While expressing high-minded aversion to popular magic, he
nonetheless applies the information obtained from its applica-
tion to the advancements of the divinely ordained goal of the
story.83
In the texts of both Plutarch and Heliodorus, the most extensive
discussions of the Evil eye in antiquity, the Evil Eye is regarded not as a
case of vulgar superstition of the ignorant mases, but as firmly accepted by
educated upper-class elites as an actual physical phenomenon of nature.84
Scepticism on the part of some is registered in both sources, but then is
met and countered with explanations of how the eye, the Evil Eye, and envy
work. These explanations are based on what were then regarded as physical
realities and natural properties. No one labels or classifies it as an instance
of magic or sorcery.

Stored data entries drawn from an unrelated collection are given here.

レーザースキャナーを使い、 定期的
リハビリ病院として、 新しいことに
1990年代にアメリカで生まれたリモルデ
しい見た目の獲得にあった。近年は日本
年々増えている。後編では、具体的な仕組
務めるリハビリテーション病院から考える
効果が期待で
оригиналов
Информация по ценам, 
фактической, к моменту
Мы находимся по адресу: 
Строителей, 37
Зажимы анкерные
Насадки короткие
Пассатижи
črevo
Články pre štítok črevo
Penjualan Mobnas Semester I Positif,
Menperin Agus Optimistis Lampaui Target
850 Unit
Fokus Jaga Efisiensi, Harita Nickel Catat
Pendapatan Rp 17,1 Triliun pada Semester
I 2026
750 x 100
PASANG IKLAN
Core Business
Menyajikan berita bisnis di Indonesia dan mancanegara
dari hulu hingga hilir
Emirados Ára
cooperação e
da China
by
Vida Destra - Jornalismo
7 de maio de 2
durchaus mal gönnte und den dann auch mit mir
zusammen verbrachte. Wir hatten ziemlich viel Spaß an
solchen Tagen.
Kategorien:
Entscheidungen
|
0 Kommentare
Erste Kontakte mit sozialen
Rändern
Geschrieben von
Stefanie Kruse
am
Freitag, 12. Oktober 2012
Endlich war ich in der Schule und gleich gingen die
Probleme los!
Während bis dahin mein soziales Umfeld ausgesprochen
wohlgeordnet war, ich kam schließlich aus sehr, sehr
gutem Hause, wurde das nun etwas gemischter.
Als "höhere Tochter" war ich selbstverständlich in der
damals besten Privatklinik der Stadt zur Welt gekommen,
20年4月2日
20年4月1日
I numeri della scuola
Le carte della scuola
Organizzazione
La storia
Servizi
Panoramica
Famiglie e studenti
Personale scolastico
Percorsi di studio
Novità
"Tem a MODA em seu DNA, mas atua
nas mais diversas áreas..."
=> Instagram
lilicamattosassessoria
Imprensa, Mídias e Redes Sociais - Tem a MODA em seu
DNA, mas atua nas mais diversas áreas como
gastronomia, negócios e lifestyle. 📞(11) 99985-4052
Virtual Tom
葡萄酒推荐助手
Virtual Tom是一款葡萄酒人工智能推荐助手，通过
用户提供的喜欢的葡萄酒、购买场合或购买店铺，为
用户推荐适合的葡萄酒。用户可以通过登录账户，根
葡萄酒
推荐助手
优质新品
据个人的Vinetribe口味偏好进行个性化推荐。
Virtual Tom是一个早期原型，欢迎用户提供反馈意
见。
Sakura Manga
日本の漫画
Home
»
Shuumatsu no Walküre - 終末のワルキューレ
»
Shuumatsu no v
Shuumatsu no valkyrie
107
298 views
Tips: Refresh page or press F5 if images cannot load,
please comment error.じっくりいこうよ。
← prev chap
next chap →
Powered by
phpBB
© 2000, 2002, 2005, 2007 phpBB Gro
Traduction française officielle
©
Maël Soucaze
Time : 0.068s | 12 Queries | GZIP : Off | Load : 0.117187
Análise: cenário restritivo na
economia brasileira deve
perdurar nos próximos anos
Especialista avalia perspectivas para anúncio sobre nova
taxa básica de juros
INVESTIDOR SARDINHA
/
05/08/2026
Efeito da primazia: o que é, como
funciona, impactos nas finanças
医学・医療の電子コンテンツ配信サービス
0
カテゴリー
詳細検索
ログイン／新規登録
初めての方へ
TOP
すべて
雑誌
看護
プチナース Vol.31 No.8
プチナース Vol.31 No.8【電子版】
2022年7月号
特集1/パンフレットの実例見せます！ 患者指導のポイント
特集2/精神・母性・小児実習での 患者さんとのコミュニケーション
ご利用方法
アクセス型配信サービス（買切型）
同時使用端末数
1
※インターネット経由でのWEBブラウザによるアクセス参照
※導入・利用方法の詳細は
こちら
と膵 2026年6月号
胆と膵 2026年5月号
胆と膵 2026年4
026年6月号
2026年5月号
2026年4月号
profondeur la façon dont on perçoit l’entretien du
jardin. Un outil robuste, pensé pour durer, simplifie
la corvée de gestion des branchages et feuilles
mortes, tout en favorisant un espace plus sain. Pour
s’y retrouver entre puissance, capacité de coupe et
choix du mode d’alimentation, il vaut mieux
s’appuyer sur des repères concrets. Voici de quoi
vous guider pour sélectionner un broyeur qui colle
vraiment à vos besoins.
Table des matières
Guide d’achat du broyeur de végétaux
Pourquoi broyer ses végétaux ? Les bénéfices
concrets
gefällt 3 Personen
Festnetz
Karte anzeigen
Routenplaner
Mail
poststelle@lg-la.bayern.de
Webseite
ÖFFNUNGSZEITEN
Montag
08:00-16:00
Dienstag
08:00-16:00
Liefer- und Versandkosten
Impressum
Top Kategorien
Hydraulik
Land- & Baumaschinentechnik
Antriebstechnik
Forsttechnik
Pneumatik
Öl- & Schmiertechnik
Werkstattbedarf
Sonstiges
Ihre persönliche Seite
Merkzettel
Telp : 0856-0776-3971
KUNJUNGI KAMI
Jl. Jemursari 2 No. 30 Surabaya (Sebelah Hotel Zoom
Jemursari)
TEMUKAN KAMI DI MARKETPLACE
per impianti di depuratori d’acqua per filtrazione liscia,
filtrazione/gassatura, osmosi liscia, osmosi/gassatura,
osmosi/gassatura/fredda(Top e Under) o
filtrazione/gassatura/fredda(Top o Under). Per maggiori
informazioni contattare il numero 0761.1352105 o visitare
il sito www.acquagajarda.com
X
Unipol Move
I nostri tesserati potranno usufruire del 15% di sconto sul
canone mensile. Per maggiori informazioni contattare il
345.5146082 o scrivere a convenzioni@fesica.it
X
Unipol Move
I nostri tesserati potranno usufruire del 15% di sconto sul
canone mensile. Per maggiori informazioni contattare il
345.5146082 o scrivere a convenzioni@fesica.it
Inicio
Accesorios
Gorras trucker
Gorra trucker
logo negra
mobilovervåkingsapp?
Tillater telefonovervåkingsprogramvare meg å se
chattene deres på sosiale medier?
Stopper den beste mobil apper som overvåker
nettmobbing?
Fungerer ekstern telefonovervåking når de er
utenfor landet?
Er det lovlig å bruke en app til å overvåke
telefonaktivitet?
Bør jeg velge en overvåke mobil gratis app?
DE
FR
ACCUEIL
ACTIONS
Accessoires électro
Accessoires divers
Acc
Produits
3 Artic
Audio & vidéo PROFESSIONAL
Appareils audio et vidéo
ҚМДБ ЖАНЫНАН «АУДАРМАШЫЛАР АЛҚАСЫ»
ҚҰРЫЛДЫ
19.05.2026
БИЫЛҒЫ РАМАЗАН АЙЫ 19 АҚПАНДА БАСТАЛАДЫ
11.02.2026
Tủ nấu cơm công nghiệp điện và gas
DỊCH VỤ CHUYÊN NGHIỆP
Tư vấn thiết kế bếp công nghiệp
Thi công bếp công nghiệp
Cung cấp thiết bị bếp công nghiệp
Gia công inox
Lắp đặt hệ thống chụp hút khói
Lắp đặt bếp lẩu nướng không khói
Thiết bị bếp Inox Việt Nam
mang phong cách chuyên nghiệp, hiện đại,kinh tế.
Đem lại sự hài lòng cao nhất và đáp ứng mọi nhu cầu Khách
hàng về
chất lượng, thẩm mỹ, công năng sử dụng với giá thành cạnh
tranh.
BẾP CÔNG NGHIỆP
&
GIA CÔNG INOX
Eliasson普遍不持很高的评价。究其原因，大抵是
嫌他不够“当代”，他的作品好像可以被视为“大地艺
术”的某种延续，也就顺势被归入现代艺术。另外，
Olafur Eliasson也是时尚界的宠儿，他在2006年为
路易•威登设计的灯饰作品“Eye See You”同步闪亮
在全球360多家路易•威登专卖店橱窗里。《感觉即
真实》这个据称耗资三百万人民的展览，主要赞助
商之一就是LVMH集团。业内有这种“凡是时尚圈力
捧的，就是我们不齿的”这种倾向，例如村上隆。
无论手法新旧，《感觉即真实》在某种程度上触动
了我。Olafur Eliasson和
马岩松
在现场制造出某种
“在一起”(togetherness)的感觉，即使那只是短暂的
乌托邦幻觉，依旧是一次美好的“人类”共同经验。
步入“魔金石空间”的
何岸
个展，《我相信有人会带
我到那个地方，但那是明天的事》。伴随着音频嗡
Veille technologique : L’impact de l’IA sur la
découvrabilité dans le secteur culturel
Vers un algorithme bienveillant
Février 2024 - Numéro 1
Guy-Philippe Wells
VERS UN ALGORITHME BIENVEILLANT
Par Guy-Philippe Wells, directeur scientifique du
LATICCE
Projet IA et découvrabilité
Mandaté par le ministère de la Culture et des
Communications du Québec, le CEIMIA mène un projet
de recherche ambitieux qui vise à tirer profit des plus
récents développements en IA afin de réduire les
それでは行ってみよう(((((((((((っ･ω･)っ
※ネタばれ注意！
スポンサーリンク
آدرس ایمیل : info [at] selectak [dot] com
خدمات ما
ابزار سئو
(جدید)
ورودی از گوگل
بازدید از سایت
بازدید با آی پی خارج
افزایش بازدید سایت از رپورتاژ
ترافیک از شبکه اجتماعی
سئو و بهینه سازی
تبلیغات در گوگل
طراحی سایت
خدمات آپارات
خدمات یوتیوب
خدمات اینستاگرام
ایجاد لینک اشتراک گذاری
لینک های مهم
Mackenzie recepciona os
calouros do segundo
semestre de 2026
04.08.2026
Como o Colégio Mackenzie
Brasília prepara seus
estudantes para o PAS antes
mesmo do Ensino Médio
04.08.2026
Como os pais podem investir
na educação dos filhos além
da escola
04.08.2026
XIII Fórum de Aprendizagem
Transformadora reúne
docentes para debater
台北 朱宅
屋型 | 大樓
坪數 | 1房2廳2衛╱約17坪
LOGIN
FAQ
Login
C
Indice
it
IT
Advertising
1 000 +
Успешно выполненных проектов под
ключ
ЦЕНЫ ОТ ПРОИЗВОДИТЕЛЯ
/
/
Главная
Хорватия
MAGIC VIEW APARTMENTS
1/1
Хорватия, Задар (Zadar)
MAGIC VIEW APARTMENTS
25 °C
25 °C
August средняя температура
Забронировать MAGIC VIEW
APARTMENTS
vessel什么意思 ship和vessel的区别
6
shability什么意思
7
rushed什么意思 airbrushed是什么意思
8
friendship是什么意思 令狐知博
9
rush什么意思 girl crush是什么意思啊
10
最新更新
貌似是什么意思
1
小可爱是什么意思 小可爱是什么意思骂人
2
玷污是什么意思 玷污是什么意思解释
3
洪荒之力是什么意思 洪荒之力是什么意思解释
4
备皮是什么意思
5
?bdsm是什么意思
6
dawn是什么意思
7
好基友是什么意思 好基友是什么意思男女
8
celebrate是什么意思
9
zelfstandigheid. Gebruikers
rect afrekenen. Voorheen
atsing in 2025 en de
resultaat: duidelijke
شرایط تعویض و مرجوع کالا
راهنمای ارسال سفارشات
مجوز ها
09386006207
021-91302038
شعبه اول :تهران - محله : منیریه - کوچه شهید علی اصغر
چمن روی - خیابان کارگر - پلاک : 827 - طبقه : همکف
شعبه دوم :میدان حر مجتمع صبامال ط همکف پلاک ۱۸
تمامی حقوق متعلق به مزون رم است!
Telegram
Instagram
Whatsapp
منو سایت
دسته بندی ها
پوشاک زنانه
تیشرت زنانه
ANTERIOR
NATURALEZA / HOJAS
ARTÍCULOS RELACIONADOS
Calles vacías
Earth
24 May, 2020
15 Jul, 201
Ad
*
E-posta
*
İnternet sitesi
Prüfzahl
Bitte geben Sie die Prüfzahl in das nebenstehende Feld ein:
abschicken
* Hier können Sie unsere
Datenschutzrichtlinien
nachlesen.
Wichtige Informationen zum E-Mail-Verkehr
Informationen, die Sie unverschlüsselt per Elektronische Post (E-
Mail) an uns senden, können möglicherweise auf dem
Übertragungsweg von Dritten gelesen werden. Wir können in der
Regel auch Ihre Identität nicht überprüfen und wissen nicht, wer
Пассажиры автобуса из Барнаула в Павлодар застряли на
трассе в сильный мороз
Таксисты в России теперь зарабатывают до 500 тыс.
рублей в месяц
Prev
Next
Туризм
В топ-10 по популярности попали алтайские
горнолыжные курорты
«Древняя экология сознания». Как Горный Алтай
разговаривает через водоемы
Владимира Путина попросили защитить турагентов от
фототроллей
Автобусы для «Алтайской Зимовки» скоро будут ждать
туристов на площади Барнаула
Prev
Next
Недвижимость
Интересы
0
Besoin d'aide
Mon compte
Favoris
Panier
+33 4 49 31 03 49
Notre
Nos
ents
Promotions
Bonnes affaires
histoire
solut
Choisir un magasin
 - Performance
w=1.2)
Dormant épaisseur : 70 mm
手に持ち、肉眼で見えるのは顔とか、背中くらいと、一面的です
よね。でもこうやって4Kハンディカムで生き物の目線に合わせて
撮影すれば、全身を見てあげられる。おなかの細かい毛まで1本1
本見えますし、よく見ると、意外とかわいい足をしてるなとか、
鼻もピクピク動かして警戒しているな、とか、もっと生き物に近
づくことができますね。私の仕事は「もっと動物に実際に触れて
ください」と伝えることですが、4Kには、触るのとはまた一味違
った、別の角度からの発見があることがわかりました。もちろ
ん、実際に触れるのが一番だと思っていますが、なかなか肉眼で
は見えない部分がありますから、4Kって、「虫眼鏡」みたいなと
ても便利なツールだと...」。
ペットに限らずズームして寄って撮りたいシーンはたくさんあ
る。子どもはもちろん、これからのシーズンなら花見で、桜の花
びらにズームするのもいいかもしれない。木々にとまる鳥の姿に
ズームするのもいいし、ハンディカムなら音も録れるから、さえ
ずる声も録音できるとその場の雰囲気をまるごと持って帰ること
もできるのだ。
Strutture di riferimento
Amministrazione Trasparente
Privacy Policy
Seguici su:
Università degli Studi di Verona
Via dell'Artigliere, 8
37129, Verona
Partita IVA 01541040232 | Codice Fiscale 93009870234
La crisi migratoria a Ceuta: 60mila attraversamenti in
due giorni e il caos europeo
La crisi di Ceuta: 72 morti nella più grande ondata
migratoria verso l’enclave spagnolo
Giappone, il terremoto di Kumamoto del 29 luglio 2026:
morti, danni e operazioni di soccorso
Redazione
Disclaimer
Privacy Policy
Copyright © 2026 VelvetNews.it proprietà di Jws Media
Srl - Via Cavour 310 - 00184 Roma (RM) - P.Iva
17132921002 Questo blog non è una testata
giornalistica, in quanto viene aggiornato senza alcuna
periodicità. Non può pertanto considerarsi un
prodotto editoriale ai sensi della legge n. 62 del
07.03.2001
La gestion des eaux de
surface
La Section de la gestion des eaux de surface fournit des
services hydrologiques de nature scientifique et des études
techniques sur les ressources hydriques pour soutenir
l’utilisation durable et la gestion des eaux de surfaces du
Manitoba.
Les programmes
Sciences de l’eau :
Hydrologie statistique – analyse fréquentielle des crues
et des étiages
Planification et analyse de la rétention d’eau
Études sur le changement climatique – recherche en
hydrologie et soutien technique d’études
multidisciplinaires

Injury from the Evil Eye is brought about, not by the ap-
plication of esoteric knowledge, the use of incantations, or manipulation of
certain powerful substances, but only by the physical properities of the eye
itself and the corrosive power of envy that the eye releases. These properties
are regarded as noxious but also as bequeathed by nature.
83. Sandy 1982:74.
84. So also Rakoczy 1996:211–12, calling for necessary attention to the shifting boundaries between theoretical knowledge and magical praxis. The boundary shifts as substantiated knowedge increases and unsubstantiated belief diminishes over time. With this fluidity of boundaries, “magic” and “superstition” have no utility as descrip-tive or analytical concepts.